## Task instructions
Identify each line in the lines below that contains the string "yang", treating uppercase and lowercase letters as different, and copy every one of those lines in full.

START Records for processing

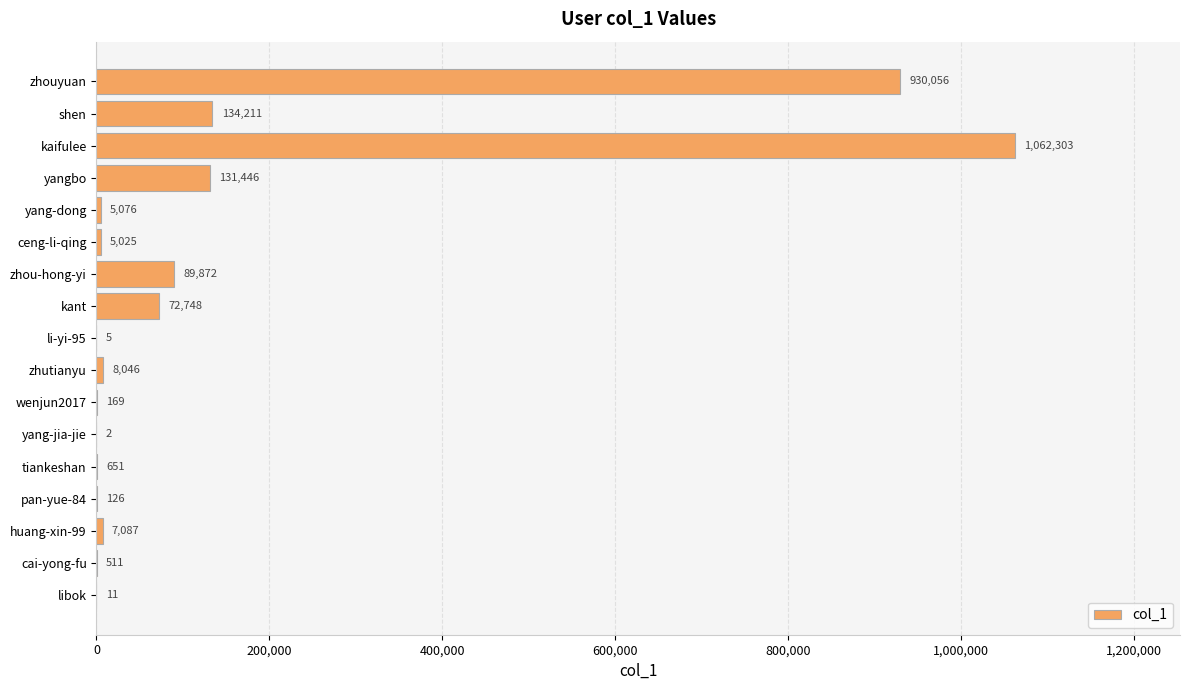

Reading bottom to top, transcribe all the data shown in this chart.

libok=11	cai-yong-fu=511	huang-xin-99=7087	pan-yue-84=126	tiankeshan=651	yang-jia-jie=2	wenjun2017=169	zhutianyu=8046	li-yi-95=5	kant=72748	zhou-hong-yi=89872	ceng-li-qing=5025	yang-dong=5076	yangbo=131446	kaifulee=1062303	shen=134211	zhouyuan=930056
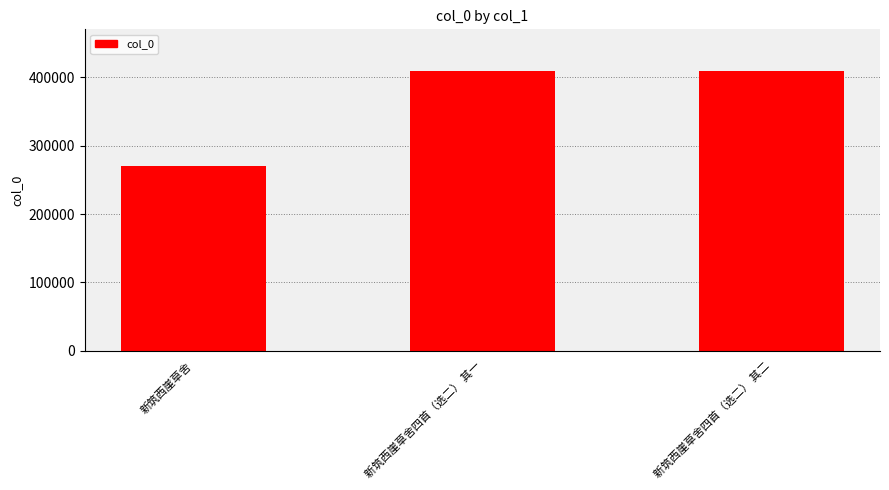

What is the approximate value at 新筑西崖草舍四首（选二） 其二?

409115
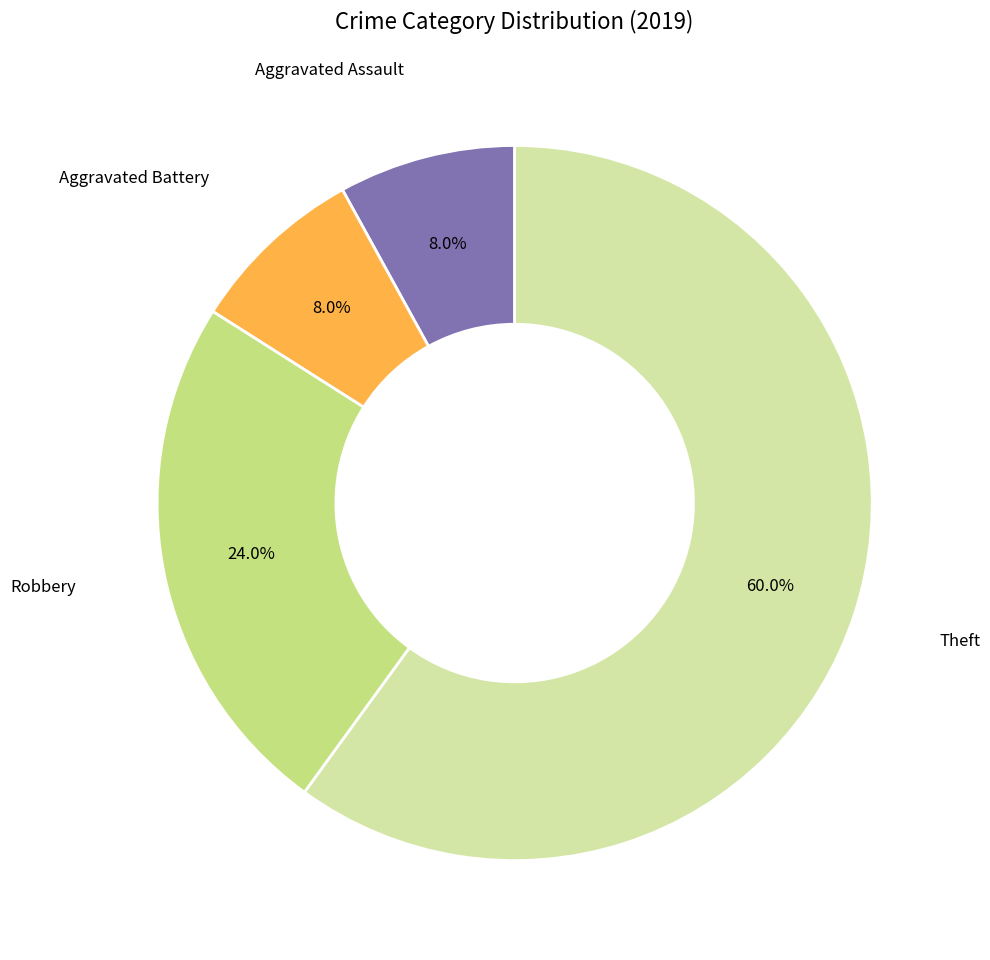

To the nearest percent, what is the combined percentage of Aggravated Assault and Theft?

68%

END Records for processing

## The answer
libok=11	cai-yong-fu=511	huang-xin-99=7087	pan-yue-84=126	tiankeshan=651	yang-jia-jie=2	wenjun2017=169	zhutianyu=8046	li-yi-95=5	kant=72748	zhou-hong-yi=89872	ceng-li-qing=5025	yang-dong=5076	yangbo=131446	kaifulee=1062303	shen=134211	zhouyuan=930056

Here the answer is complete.